[What you are asked to do]: Each line below should be repeated exactly, but no picture should be carried over.

[Recorded data]:
▬▬▬

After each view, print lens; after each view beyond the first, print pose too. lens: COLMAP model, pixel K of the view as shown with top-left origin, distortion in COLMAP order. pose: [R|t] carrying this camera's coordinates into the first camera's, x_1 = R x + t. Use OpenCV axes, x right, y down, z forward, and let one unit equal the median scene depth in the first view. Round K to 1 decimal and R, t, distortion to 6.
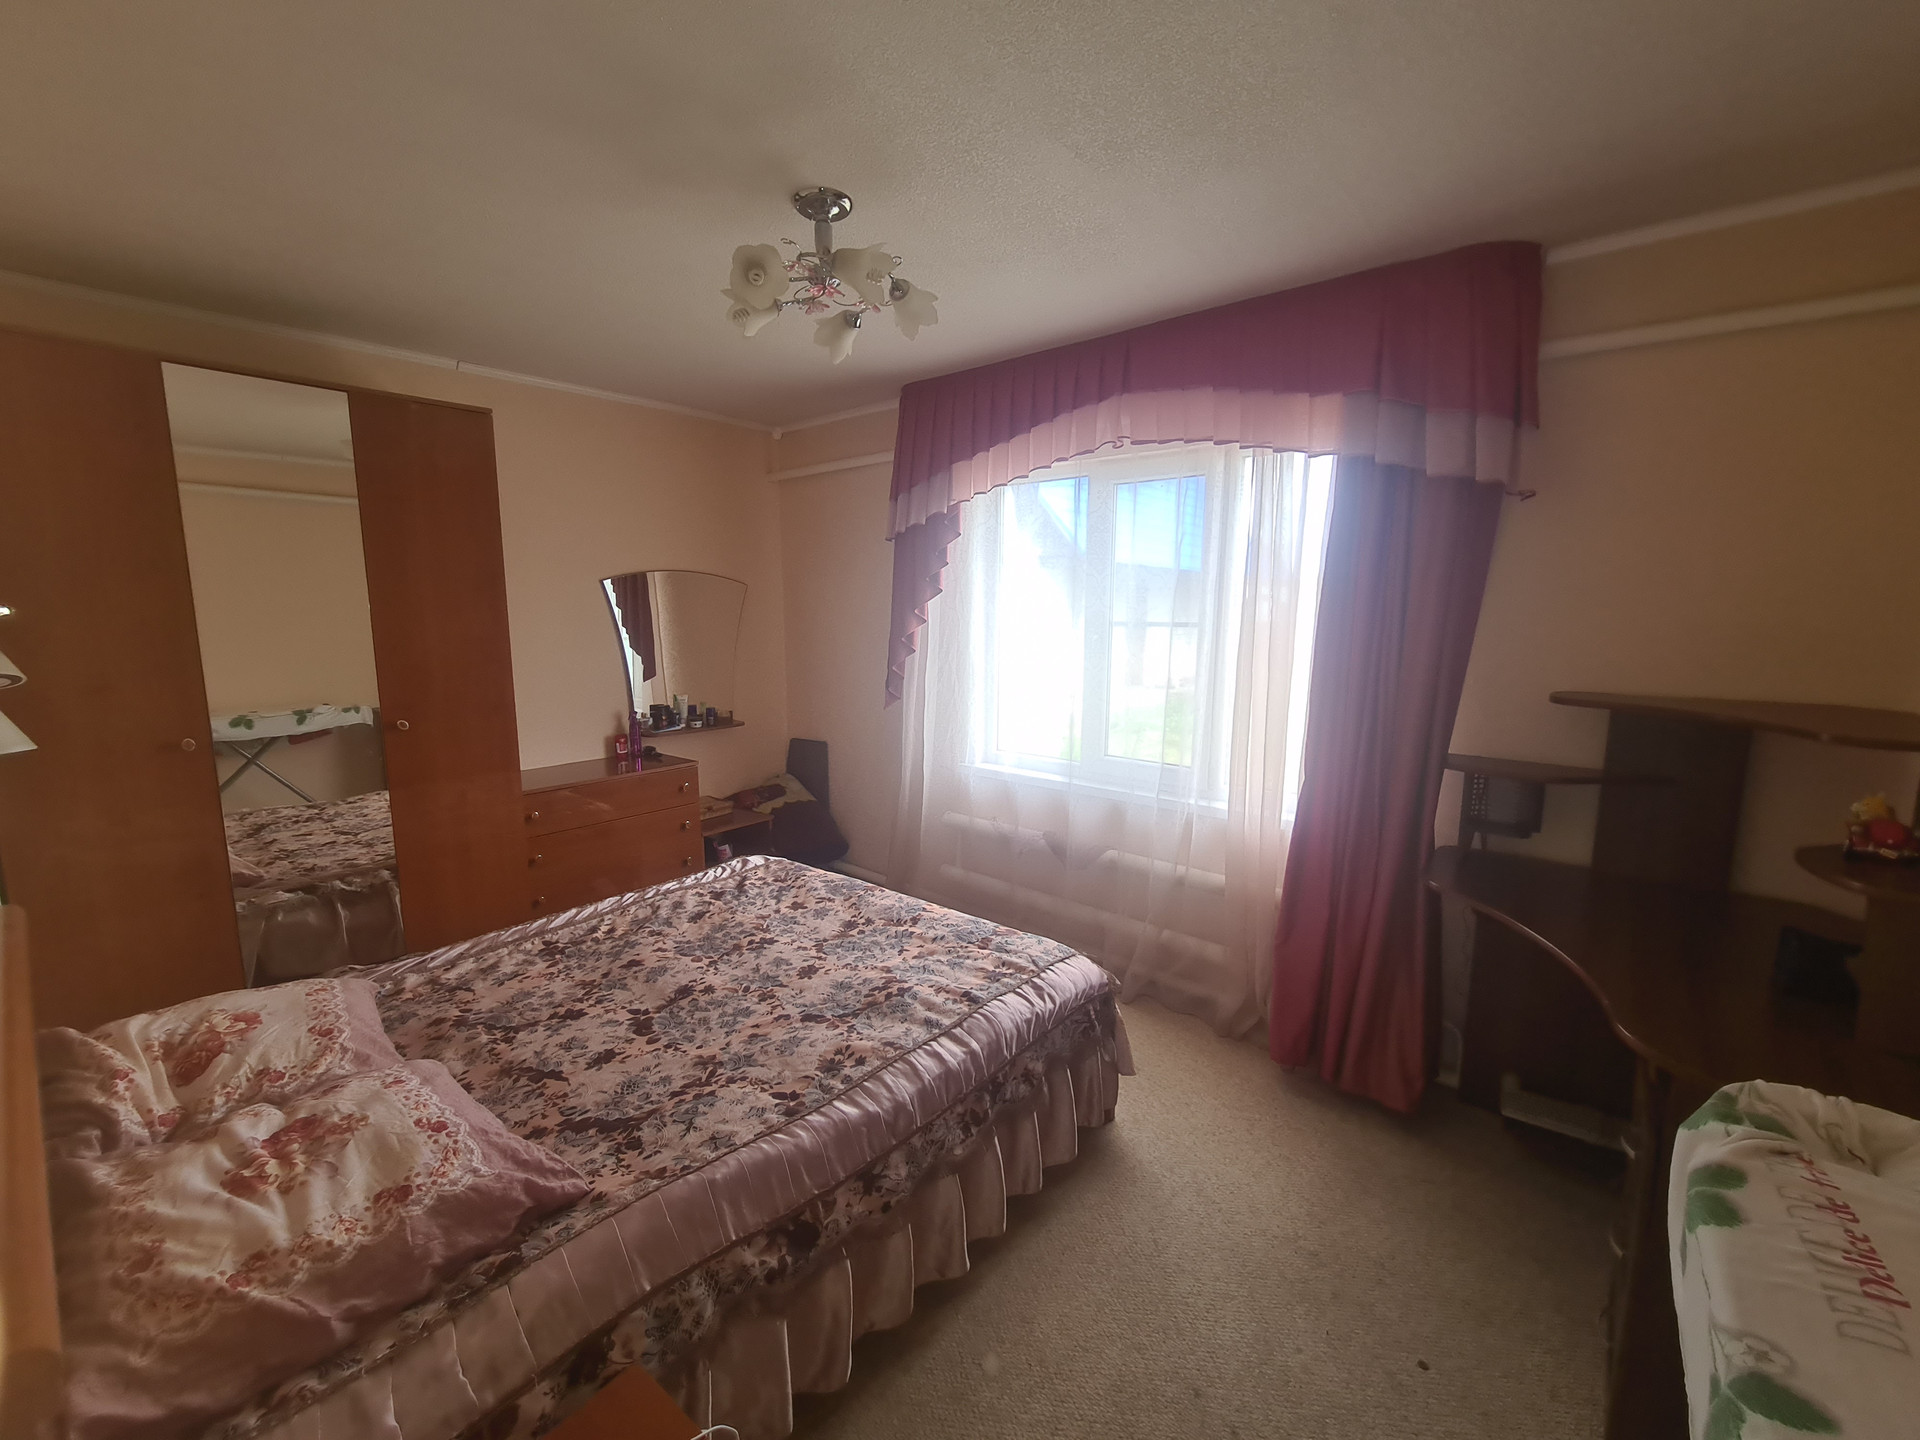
lens RADIAL K [[785.5, 0, 964.7], [0, 785.5, 720.0], [0, 0, 1]] dist [-0.006659, 0.002470]
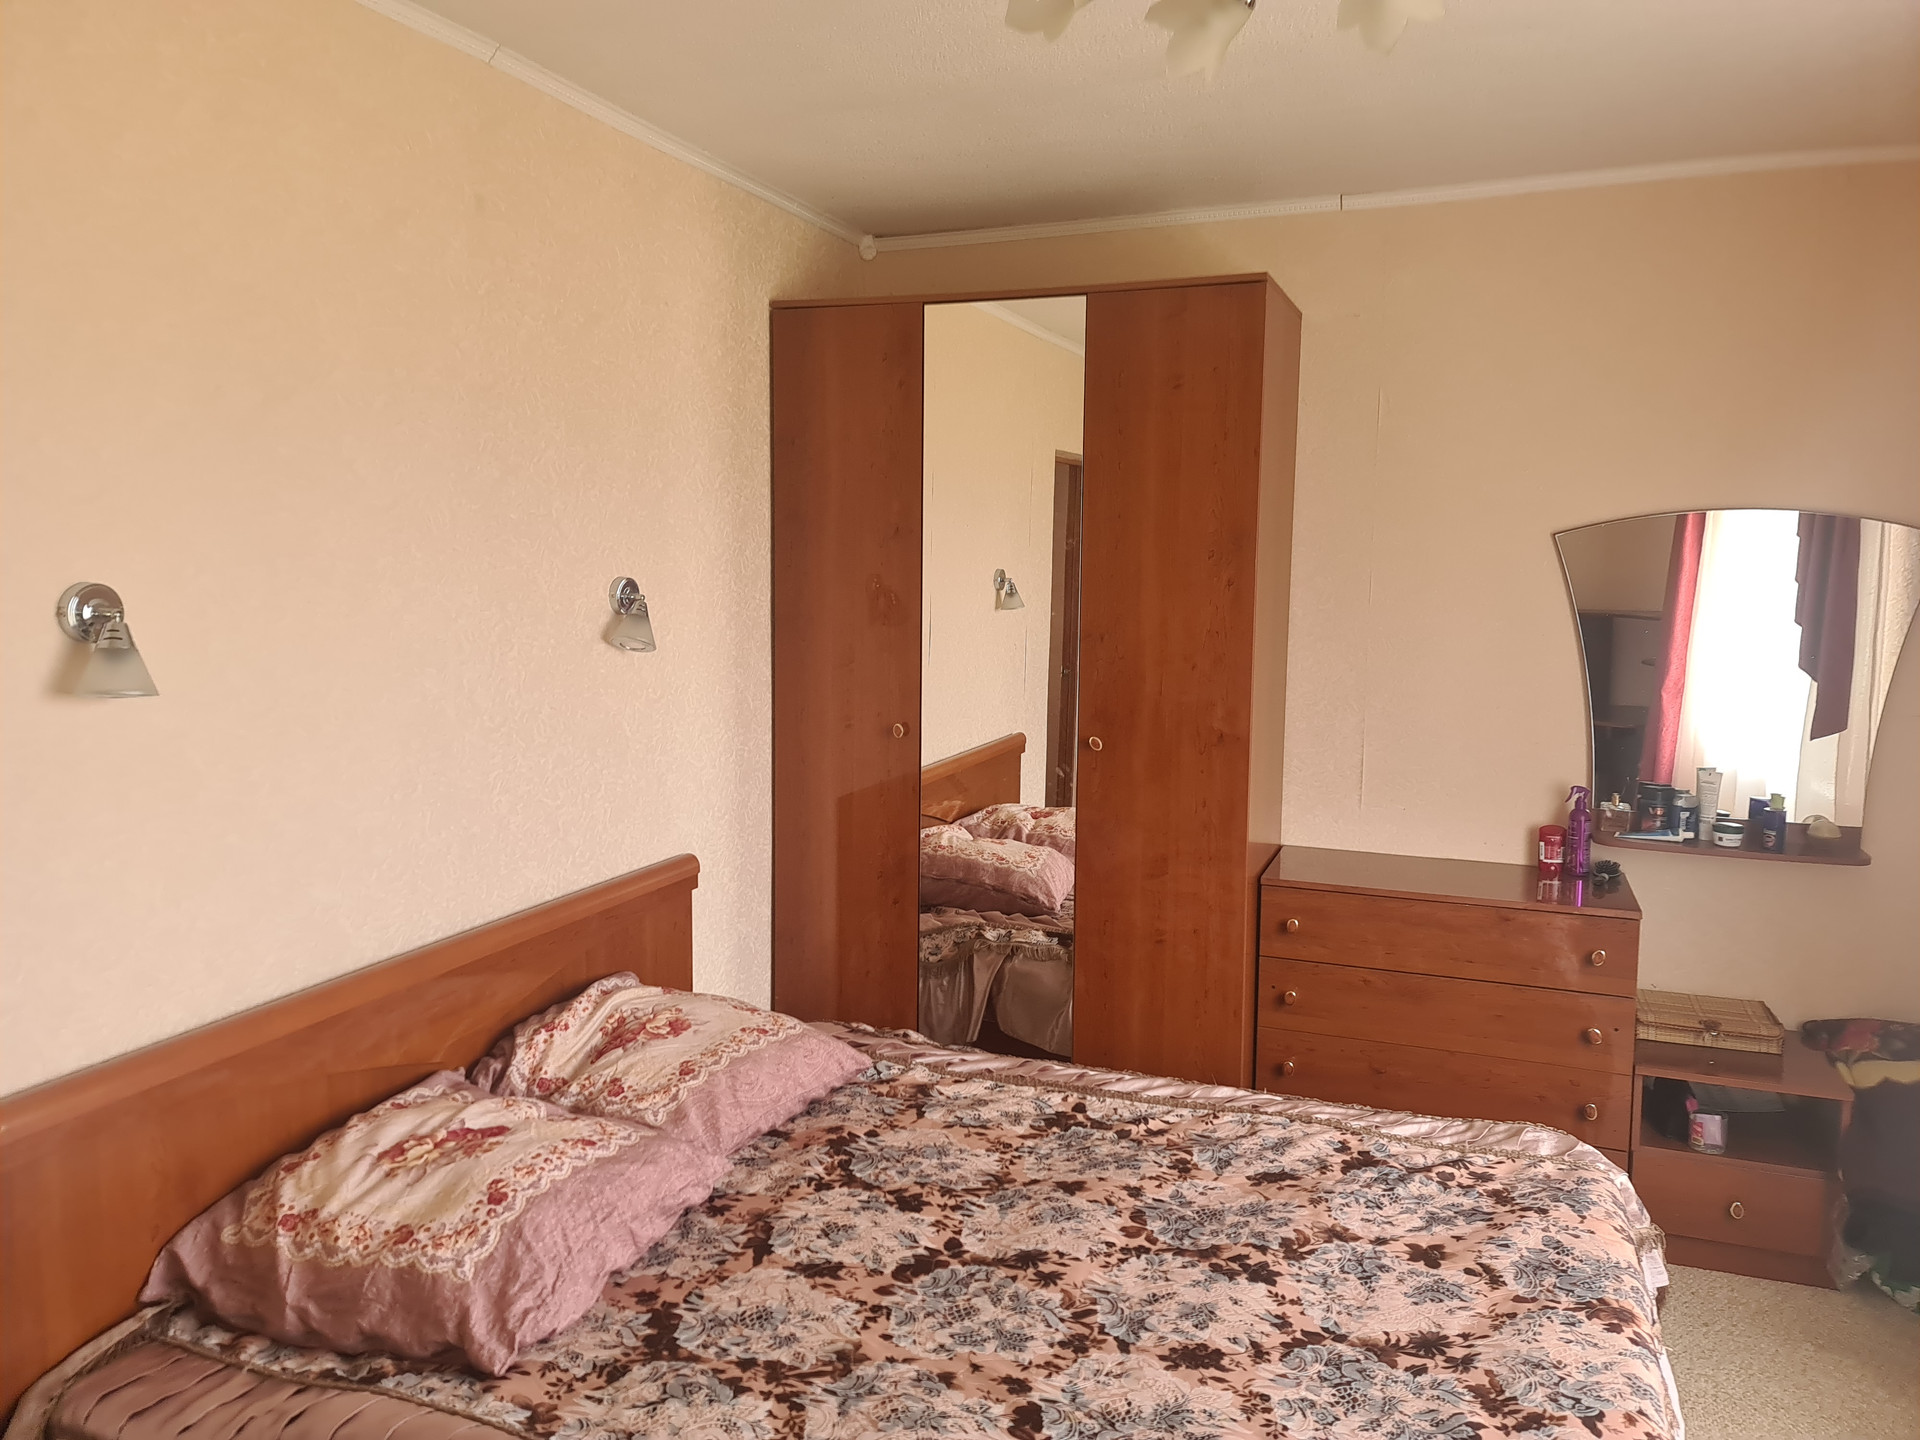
lens RADIAL K [[1381.2, 0, 963.6], [0, 1381.2, 719.0], [0, 0, 1]] dist [0.051714, -0.002288]
pose [[0.331020, 0.110571, -0.937123, 0.490233], [-0.146469, 0.987095, 0.064730, -0.093253], [0.932187, 0.115833, 0.342944, 0.516816]]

▬▬▬

[Solution]:
After each view, print lens; after each view beyond the first, print pose too. lens: COLMAP model, pixel K of the view as shown with top-left origin, distortion in COLMAP order. pose: [R|t] carrying this camera's coordinates into the first camera's, x_1 = R x + t. Use OpenCV axes, x right, y down, z forward, and let one unit equal the median scene depth in the first view. Round K to 1 decimal and R, t, distortion to 6.
lens RADIAL K [[785.5, 0, 964.7], [0, 785.5, 720.0], [0, 0, 1]] dist [-0.006659, 0.002470]
lens RADIAL K [[1381.2, 0, 963.6], [0, 1381.2, 719.0], [0, 0, 1]] dist [0.051714, -0.002288]
pose [[0.331020, 0.110571, -0.937123, 0.490233], [-0.146469, 0.987095, 0.064730, -0.093253], [0.932187, 0.115833, 0.342944, 0.516816]]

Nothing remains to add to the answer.